ヘルスケア従事者向け倫理規範の種類
過去100年間で医療倫理は大きく変化しました。20世紀には、同意なしに実験が行われ、前頭葉切除術など破壊的手術が正当化されていました。現在、医療従事者は他者の命を預かる立場にあり、その権限は大きいです。そのため、米国医師会(AMA)によって策定された倫理指針に従うことが求められます。医療倫理は主に4つの基本原則から論じられます。
自律性(Autonomy)
患者は自分の身体に何が起こるかについて決定する権利を持ちます。十分な情報と判断能力を備えた成人は、治療を受けるかどうかを自由に選択できます。

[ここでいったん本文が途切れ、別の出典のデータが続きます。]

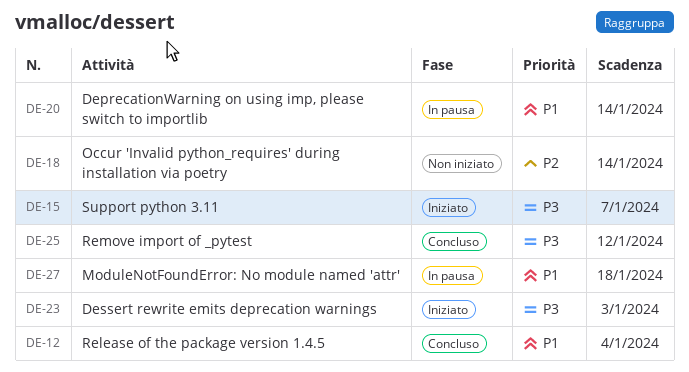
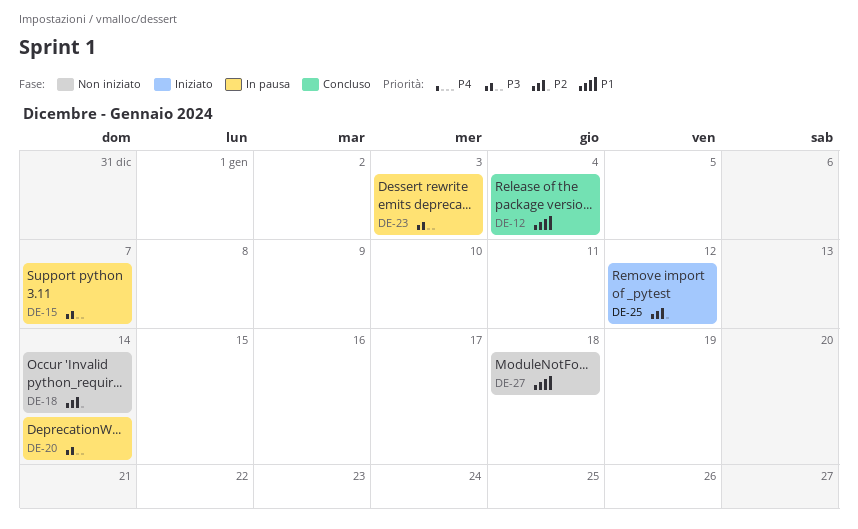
DE-15, status: Iniziato -> In pausa
DE-20, priority: P1 -> P3
DE-23, status: Iniziato -> In pausa
DE-25, status: Concluso -> Iniziato
DE-25, priority: P3 -> P2
DE-27, status: In pausa -> Non iniziato

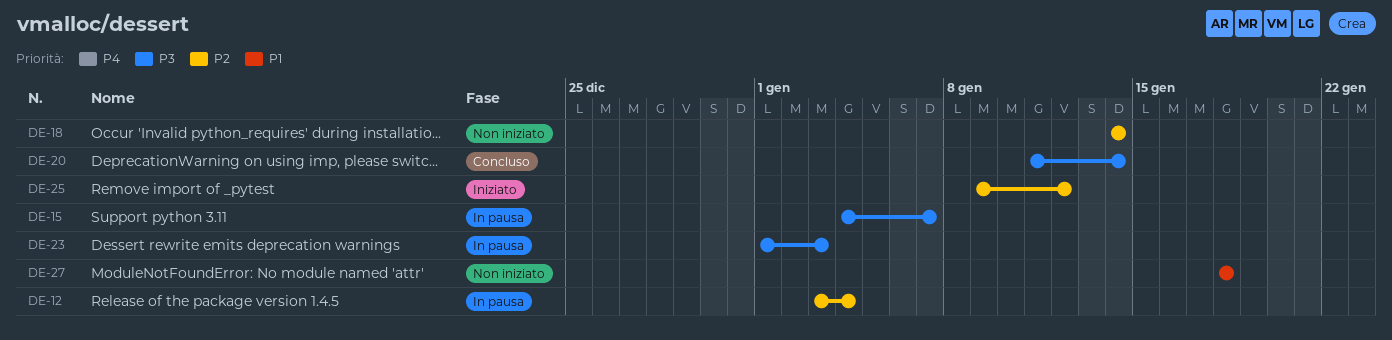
DE-12, status: Concluso -> In pausa
DE-12, priority: P1 -> P2
DE-20, status: In pausa -> Concluso

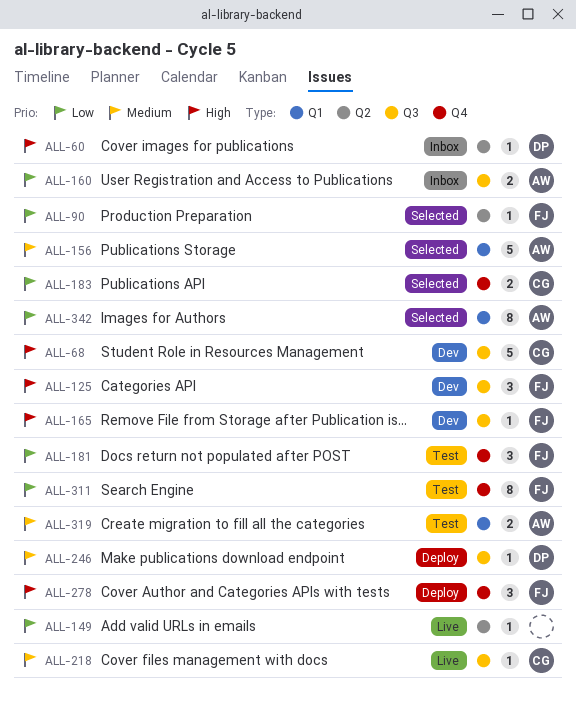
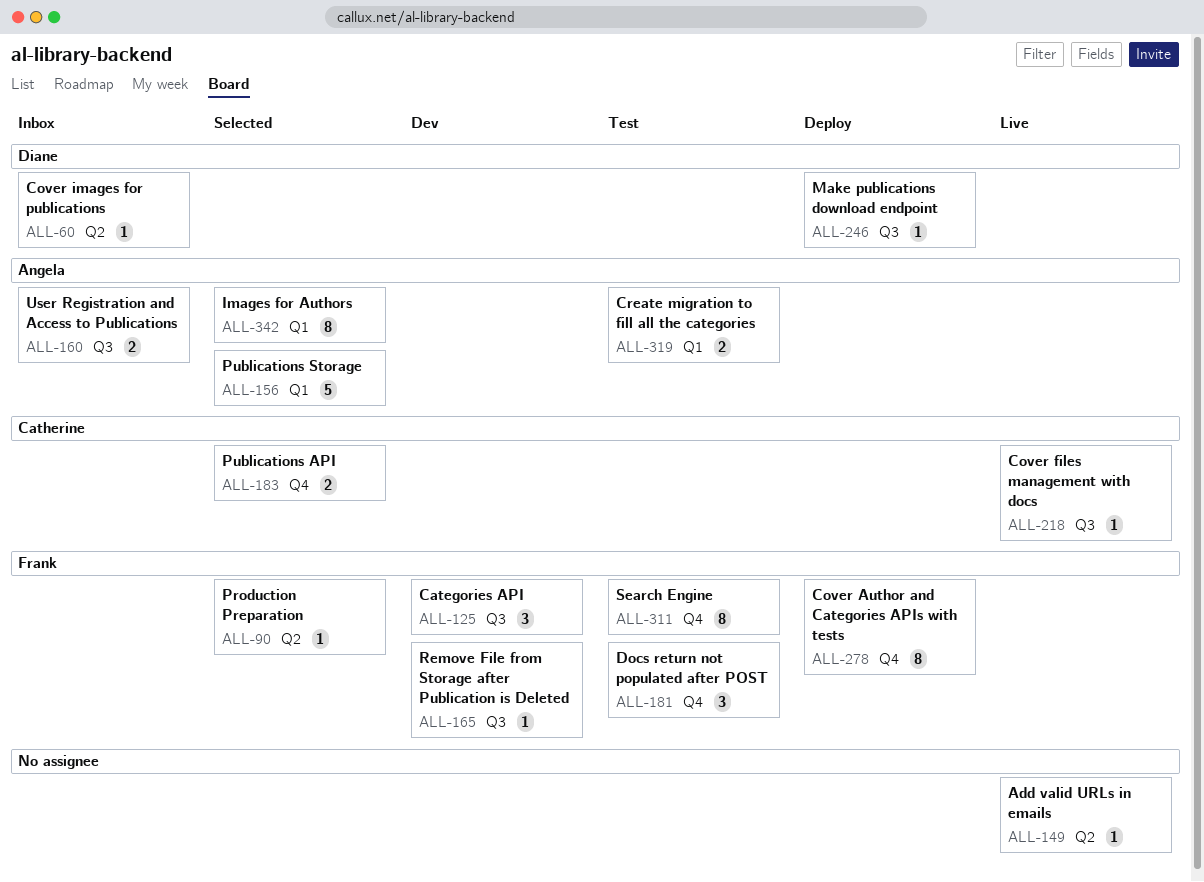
ALL-68: present -> none
ALL-278, estimate: 3 -> 8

そのため、医療従事者は治療のリスク・ベネフィットをわかりやすく説明し、患者の意思決定を強要してはなりません。患者が自身の健康にとって最善でない選択をした場合でも、その決定を尊重する義務があります。
善行(Beneficence)
医療従事者は個々の患者だけでなく社会全体に対しても利益をもたらすことを目的とします。これには、最新の医療知識を習得し、技術を維持・向上させることが含まれます。ある患者にとって有益な治療が、別の患者にとって同様に有益とは限りません。したがって、ケースバイケースで最適な判断を行う必要があります。
無害性(Nonmaleficence)
文字通り「害を与えない」ことが求められます。医療従事者は意図的に患者や社会に危害を加えてはなりません。また、二重効果(double effect)という概念を理解しておく必要があります。これは、治療が本来の目的とは別に予期せぬ害をもたらす場合を指します。例として、末期患者の疼痛緩和のためにモルヒネを投与すると、呼吸抑制という副作用が生じることがあります。
正義(Justice)
医療は限られた資源であり、すべての人が公平に利用できるように配慮しなければなりません。医療従事者は権利と義務、競合するニーズ、法的規制を踏まえて判断します。たとえば、貧困層の救急患者を無視して裕福なドナーを優先することは許されません。